- _TASK OBJECTIVE_: Reproduce the entries from their first line through the line containing "-0.021951, 0.991663, -0.052689]]", with both ends included.
┏━━
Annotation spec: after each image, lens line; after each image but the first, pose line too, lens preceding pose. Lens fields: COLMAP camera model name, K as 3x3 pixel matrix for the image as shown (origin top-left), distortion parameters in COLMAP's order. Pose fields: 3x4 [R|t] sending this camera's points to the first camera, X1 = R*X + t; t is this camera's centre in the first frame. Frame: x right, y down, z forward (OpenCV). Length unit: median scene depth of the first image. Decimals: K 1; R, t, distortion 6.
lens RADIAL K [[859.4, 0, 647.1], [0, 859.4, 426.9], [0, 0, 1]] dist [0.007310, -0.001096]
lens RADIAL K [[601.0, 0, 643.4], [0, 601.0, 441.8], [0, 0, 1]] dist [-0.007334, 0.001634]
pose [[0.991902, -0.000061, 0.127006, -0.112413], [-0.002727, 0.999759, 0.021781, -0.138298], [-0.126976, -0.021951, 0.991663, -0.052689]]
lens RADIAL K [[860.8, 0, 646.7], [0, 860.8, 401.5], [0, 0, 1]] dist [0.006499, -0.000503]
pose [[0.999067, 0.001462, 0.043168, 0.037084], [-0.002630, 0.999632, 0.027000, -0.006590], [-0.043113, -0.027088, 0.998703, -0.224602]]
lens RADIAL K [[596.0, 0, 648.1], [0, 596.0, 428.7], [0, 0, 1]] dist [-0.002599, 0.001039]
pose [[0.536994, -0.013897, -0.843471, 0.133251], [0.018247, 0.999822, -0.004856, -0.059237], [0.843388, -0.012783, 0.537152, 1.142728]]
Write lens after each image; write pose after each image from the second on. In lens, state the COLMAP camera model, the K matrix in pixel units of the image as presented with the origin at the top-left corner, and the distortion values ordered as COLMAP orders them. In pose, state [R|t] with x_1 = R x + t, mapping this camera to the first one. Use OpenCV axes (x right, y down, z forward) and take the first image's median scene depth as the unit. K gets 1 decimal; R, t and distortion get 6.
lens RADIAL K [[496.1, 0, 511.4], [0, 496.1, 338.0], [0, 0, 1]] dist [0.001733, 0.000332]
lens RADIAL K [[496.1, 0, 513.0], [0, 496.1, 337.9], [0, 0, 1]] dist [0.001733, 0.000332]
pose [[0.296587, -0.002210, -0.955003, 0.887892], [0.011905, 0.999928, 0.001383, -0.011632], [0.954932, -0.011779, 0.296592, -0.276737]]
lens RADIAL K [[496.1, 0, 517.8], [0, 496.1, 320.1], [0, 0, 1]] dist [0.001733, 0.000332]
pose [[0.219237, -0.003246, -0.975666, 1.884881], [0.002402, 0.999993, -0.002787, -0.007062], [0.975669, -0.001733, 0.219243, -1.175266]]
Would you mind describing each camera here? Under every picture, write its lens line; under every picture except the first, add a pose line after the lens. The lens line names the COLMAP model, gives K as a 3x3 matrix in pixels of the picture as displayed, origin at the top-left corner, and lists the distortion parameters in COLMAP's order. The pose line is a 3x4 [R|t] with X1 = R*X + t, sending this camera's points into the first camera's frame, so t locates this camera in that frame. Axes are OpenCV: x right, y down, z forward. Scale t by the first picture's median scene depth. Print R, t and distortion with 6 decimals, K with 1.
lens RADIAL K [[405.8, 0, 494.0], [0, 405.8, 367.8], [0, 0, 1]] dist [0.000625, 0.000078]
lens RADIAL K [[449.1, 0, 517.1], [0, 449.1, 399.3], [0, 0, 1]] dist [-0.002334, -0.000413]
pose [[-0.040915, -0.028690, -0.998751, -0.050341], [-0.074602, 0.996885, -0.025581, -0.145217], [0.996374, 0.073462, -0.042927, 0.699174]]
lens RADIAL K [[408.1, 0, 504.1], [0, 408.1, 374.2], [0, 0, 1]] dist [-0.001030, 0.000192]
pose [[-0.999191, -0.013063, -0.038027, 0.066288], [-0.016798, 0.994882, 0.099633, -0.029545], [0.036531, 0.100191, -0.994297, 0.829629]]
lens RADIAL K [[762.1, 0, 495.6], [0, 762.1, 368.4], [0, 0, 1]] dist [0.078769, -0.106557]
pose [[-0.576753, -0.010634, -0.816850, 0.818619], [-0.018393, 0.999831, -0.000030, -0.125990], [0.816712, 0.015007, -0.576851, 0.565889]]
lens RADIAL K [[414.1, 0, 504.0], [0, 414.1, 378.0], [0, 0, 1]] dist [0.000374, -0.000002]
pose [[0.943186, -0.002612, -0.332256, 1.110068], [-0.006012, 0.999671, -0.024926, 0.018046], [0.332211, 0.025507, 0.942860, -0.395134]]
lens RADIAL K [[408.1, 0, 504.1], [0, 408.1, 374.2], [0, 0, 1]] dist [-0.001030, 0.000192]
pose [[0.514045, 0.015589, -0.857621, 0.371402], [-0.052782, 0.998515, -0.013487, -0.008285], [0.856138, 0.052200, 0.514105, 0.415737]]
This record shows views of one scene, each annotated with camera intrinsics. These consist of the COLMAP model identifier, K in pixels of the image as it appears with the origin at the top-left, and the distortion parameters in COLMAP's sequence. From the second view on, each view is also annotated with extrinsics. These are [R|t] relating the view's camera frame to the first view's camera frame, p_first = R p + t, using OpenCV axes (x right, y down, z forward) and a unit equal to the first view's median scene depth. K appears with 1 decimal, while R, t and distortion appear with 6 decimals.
┗━━
- _REPLY_:
Annotation spec: after each image, lens line; after each image but the first, pose line too, lens preceding pose. Lens fields: COLMAP camera model name, K as 3x3 pixel matrix for the image as shown (origin top-left), distortion parameters in COLMAP's order. Pose fields: 3x4 [R|t] sending this camera's points to the first camera, X1 = R*X + t; t is this camera's centre in the first frame. Frame: x right, y down, z forward (OpenCV). Length unit: median scene depth of the first image. Decimals: K 1; R, t, distortion 6.
lens RADIAL K [[859.4, 0, 647.1], [0, 859.4, 426.9], [0, 0, 1]] dist [0.007310, -0.001096]
lens RADIAL K [[601.0, 0, 643.4], [0, 601.0, 441.8], [0, 0, 1]] dist [-0.007334, 0.001634]
pose [[0.991902, -0.000061, 0.127006, -0.112413], [-0.002727, 0.999759, 0.021781, -0.138298], [-0.126976, -0.021951, 0.991663, -0.052689]]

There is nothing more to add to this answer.